As the third-quarter earnings season continues to dominate the news flow, a running tally compiled by The Insurance Insider shows carriers have collectively reported around $3.2bn in pre-tax Q3 net catastrophe and other large losses so far.

Third-quarter losses – mainly from Hurricane Dorian and Typhoon Faxai – have hit (re)insurers following a relatively benign first half of the year for catastrophe activity.

The analysis of 13 carriers which had provided catastrophe and other large loss figures as part of their quarterly earnings as of 4 November found they were impacted by $3.2bn in claims stemming from these events in Q3. However, this figure is set to rise with many carriers yet to reveal their results.


Swiss Re estimated industry-wide losses from Dorian at $4.5bn and Faxai at $7bn. Meanwhile, the reinsurer itself – which has a large market share in the areas affected by the two events – posted losses of $300mn and $460mn in its P&C reinsurance business, for Dorian and Faxai respectively.

Large losses for the Swiss Re Group totalled $1.1bn for the quarter. This was highest out of all 13 companies in the peer group and corresponds to all large loss events during the quarter including Dorian, Faxai and the liquidation of Thomas Cook.

A somewhat-better gauge on how these cat losses affects a company is to compare them against shareholders’ equity.


Swiss Re’s large losses amounted to 3.5 percent of its shareholders’ equity.

In its third-quarter trading update Hiscox said it had reserved $165mn for claims from Faxai, Dorian and Typhoon Hagibis, though the latter fell in the fourth quarter. Hiscox further added that the $165mn “is materially in excess of the group’s catastrophe budget for the second half”.

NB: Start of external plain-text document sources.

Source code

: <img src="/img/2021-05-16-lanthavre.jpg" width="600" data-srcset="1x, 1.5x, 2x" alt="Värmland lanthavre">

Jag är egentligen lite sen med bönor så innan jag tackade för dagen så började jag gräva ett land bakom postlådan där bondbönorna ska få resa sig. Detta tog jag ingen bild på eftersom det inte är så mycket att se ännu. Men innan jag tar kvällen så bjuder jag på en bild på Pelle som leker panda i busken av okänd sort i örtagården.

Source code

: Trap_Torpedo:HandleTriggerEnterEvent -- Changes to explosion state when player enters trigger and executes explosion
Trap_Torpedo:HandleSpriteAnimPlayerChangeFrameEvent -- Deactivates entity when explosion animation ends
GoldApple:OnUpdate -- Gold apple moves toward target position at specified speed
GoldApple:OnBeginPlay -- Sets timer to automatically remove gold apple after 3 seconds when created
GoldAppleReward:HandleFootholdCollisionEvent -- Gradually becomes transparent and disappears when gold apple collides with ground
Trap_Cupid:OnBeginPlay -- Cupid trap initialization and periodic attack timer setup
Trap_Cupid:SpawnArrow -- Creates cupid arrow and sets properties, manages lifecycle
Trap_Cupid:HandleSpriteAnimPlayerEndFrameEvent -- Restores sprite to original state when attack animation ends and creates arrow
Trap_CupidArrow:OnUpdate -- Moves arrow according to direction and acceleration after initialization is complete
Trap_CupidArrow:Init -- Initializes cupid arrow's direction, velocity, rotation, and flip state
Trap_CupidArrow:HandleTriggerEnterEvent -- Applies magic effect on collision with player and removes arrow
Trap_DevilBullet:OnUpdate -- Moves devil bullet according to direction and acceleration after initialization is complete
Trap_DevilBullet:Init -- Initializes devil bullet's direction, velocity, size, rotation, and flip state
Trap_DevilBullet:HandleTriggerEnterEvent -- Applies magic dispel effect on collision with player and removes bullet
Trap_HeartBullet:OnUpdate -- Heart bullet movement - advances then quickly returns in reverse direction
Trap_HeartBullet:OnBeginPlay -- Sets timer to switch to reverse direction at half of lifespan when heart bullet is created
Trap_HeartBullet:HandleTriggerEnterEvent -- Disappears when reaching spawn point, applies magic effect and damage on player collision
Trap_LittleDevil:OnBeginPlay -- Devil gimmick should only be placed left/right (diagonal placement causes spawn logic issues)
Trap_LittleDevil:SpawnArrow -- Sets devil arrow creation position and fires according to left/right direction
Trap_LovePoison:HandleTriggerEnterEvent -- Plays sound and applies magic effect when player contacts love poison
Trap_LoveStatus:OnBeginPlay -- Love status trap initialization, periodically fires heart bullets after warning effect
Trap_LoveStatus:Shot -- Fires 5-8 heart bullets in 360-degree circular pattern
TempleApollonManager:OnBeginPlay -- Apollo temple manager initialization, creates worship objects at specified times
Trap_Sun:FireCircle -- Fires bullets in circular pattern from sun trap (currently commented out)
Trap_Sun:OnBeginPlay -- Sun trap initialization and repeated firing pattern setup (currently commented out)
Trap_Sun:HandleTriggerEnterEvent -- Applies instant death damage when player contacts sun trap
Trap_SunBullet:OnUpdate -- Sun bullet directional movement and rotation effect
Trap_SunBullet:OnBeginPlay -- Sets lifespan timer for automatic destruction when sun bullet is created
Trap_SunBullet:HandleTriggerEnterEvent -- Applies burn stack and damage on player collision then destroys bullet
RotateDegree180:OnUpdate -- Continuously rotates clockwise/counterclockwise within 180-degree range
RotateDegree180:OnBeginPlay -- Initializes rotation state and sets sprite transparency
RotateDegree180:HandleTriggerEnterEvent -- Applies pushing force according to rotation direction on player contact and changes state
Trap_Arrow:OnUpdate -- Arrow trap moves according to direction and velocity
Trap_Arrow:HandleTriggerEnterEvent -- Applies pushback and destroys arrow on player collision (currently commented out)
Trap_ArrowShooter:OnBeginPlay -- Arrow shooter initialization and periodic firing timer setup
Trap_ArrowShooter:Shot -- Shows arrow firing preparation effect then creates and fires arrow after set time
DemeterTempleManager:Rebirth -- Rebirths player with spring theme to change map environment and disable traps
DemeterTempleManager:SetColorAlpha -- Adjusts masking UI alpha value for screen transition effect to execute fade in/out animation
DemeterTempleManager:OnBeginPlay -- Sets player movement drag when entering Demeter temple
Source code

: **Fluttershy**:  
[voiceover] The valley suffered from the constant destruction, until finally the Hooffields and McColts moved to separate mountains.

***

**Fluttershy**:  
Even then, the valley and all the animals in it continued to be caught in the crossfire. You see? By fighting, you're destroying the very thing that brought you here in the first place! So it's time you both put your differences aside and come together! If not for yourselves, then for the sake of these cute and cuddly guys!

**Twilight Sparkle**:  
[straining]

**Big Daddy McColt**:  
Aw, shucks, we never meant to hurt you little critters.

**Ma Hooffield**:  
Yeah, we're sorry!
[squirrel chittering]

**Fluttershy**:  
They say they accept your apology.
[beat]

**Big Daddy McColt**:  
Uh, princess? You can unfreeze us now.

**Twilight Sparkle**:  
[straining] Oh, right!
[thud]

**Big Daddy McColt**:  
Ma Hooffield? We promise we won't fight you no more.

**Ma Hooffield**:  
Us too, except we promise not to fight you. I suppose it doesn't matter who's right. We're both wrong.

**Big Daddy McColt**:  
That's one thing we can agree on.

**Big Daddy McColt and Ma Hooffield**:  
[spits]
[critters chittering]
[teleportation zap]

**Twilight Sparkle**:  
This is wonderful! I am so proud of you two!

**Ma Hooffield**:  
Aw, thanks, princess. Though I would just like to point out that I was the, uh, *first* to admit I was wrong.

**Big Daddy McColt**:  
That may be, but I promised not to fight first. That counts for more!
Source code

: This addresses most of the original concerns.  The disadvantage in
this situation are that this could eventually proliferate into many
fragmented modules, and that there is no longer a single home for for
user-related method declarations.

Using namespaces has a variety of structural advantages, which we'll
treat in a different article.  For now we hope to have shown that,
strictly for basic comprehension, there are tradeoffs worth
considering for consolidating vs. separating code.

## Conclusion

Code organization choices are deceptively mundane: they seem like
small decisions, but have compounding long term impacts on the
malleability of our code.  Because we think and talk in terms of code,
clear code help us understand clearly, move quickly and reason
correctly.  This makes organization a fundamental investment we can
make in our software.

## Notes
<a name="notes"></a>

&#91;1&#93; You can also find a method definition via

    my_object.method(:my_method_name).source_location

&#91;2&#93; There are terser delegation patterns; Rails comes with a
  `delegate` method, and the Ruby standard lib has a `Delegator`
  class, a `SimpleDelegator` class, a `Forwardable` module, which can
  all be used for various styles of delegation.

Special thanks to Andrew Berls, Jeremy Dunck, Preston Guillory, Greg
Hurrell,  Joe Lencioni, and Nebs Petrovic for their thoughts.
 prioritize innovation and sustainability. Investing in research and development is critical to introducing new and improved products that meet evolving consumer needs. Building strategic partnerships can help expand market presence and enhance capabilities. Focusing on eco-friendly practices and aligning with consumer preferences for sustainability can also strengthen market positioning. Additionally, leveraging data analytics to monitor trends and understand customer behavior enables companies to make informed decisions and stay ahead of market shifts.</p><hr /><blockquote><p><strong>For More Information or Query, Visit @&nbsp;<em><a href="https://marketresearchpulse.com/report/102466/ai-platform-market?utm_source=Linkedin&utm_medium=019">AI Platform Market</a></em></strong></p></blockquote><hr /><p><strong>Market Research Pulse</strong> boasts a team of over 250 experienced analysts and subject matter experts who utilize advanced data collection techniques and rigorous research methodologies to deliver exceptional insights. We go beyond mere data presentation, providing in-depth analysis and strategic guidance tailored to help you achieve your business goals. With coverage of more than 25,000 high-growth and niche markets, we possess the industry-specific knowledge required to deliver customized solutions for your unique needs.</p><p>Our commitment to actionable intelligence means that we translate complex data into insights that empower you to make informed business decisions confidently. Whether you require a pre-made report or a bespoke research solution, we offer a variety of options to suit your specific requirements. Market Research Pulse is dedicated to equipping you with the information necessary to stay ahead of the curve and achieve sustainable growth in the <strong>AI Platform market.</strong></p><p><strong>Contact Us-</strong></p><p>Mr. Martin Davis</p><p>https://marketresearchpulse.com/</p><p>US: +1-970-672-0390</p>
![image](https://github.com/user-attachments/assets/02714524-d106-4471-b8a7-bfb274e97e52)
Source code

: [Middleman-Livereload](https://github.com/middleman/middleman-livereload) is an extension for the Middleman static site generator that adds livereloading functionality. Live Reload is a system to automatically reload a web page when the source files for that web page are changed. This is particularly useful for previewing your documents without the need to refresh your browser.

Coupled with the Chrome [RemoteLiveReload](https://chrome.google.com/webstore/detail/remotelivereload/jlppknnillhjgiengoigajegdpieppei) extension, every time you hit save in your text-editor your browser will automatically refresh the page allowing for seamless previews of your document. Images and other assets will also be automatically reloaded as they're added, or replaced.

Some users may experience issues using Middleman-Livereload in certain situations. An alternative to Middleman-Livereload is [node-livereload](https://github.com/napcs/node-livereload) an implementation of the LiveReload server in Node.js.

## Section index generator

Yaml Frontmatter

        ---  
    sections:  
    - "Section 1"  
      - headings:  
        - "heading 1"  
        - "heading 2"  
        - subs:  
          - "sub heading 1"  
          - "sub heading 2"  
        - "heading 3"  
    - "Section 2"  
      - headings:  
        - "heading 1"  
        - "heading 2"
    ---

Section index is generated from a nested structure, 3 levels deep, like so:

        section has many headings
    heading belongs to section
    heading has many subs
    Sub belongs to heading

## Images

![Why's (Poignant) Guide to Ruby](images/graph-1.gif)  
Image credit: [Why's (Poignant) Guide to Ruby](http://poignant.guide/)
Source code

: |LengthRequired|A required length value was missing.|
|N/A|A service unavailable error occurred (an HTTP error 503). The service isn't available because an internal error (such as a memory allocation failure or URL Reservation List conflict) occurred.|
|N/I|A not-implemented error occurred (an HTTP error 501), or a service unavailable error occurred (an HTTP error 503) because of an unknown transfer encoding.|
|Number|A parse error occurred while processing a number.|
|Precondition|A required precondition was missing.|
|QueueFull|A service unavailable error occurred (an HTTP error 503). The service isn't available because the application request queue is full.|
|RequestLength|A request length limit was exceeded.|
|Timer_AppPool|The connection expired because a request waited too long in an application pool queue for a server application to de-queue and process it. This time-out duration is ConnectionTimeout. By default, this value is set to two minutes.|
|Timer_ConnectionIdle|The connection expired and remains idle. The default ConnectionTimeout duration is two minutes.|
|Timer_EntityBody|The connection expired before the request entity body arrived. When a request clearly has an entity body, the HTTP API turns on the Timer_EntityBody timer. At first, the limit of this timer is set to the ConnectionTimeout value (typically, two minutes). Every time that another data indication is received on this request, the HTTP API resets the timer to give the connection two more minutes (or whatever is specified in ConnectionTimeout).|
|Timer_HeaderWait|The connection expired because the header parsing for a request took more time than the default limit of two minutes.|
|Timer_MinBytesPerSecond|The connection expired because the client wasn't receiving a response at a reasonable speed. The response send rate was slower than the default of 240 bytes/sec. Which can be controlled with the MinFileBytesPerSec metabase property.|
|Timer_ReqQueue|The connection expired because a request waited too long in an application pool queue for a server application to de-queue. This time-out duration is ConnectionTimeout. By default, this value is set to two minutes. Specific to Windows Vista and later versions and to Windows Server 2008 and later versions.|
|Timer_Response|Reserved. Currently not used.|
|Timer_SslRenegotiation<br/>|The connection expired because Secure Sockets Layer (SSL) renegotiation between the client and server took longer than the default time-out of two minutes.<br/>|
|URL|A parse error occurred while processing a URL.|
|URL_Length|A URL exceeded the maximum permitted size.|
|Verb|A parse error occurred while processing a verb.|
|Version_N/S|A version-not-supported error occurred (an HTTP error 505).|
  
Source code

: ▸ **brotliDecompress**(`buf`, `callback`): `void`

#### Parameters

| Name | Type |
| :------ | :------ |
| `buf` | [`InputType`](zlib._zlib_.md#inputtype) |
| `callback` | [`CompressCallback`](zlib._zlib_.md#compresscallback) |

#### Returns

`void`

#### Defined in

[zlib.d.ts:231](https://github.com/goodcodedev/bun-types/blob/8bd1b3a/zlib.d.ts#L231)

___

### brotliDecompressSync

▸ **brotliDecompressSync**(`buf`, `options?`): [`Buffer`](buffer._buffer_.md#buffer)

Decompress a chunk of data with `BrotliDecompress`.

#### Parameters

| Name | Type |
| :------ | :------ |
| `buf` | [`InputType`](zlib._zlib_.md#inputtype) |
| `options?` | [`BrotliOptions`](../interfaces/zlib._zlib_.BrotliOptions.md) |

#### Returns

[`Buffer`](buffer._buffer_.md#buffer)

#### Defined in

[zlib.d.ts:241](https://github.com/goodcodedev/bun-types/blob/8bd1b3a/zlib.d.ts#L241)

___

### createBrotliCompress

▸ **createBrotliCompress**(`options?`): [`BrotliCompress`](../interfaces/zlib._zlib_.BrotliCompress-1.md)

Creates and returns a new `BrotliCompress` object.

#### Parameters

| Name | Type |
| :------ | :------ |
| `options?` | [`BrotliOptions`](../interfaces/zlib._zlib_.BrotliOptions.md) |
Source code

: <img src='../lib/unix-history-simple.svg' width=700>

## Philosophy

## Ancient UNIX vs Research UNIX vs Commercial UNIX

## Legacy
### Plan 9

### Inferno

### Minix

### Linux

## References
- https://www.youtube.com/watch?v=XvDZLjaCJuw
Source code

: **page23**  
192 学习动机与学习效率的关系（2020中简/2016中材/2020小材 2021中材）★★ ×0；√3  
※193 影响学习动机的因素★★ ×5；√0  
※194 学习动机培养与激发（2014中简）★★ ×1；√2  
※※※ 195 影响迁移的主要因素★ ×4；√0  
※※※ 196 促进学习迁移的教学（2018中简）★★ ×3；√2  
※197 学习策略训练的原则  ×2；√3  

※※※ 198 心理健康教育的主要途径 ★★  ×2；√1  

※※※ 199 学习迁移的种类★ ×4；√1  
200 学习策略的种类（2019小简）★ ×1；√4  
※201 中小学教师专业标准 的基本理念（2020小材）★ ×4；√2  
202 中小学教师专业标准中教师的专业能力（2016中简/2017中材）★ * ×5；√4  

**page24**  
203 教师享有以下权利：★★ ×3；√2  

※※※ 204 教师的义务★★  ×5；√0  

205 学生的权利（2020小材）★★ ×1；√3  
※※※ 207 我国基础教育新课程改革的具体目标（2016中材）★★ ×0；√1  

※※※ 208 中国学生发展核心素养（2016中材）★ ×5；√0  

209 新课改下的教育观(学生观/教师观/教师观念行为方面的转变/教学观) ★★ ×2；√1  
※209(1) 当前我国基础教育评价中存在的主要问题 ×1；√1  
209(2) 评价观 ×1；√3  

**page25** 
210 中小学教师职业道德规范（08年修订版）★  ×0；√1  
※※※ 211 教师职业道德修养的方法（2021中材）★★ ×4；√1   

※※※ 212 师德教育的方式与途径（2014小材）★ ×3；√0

This represents around 7 percent of Hiscox’s shareholders’ equity.

Elsewhere, AIG swung to a profit of $505mn in Q3, even after it took $511mn in catastrophe claims during the period. However, these losses made up only 0.8 percent of shareholders’ equity.

For the same period in 2018, AIG took a $1.6bn hit from catastrophe losses.

Average industry loss estimates for Q3 natural catastrophes – notably Dorian and Faxai – totalled $13.7bn. This was calculated using industry loss estimates provided by catastrophe modelling firms as well as industry estimates individual carriers have produced.

Using AIR Worldwide and RMS estimates, Hagibis is expected to result in $12bn of industry losses.